Kaldı ki, patronların ve hükümetlerinin niyetlerinin gerçekten işçilerin lehine, iş cinayetlerini önleyen bir işçi sağlığı ve iş güvenliği yasası çıkarmak olmadığı da Meclise gönderilen “iş güvenliği tasarısında” ortaya çıktı.
Esenyurt’ta 11 işçinin yanarak ölmesi sonrasında apar topar Meclise gönderilen “iş güvenliği yasa tasarısı”nda, bırakalım ciddi yeni önemleri, eski yasada yer alan “Çocukların tehlikeli işlerde çalıştırılmasını” yasaklayan maddenin de tasarıda yer almadığı görüldü. Eğer bu tasarı böyle yasalaşırsa, artık bırakalım yetişkinleri, çocukların da tehlikeli işlerde çalıştırılması yasaya aykırı olmayacak!
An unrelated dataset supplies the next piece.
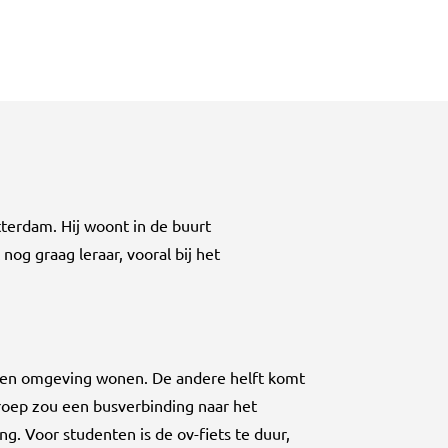
tterdam. Hij woont in de buurt
 nog graag leraar, vooral bij het
k en omgeving wonen. De andere helft komt
groep zou een busverbinding naar het
g. Voor studenten is de ov-fiets te duur,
Zaten AKP Hükümeti, emekçiler lehine düzenleme yapacağı iddiasıyla hangi işe el atsa, oradan işçiler, emekçiler aleyhine yeni düzenlemeler çıkıyor. Çıkarılmak istenen “iş güvenliği yasa tasarısı” da böyle olacak, anlaşılıyor.
Ama aynı hükümet patronlar söz konusu olduğunda hiçbir şeyi zamana bırakmıyor, hiçbir ayrıntıyı unutmuyor. Dün gazeteler Tuzla’daki iş cinayeti haberlerinin yanında AKP Hükümetinin sermayeye yönelik “yeni teşviklerini” açıkladı. Öyle görünüyor ki, patronlar artık; ne vergi verecek ne de işçilerin sosyal güvenlik primlerini ödeyecek! Hatta öyle ki işçinin ödeyeceği SGK primi işçiden kesilecek, ama sanki bu primi patron ödüyormuş gibi patrona iade yapılacak. Başka bir söyleyişle işçinin ödediği SGK primi patronun cebinde kalacak. SGK’nın alacağını ise Hazine karşılayacak.
Aslında teşvik hazineden ama bunun maliyeti işçiden emekçiden çıkacak. Bu yüzden de “Canım hükümet teşvik ediyor, bize ne?” denmemelidir. Tersine patronlara yapılan her hibe, her ucuz kredi, sosyal güvenlik ve işsizlik fonu gibi emekçi fonlarından verilen her destek, dönüp dolaşıp düşük ücret, vergi ve zam olarak işçiye, emeği ile geçinenlere fatura edilmektedir.
Kaldı ki “teşvik”in arkası da gelecektir. Ve sırada kıdem tazminatının kaldırılması, bölgesel asgari ücrete dönülmesi, işçi haklarının ve patrona maliyet getirecek işçi taleplerinin baskı altına alınması vardır. Ki, işçi sağlığı ve iş güvenliği önlemleri patrona bir maliyet getirdiği için teşvik mantığı içinde de bu önlemlerin en ucuza mal edilmesi esas alınacaktır. Çocukların tehlikeli işlerde çalıştırılması bu maliyeti düşürmenin bir adımıdır ve patronlar cenahı uzun zamandır bu girişimleri yapıyordu.
Bir kez daha ortaya çıktı ki, iş cinayetlerine son vermenin tek gerçekçi yolu, işçilerin kendi canlarına sahip çıkması, sendikaların iş güvenliği ve işçi sağlığını önemsememelerinin işçinin hayatıyla oynamak olduğunu fark etmeleridir. Bunun için yeni yasa çıkarmaya filan da gerek yok.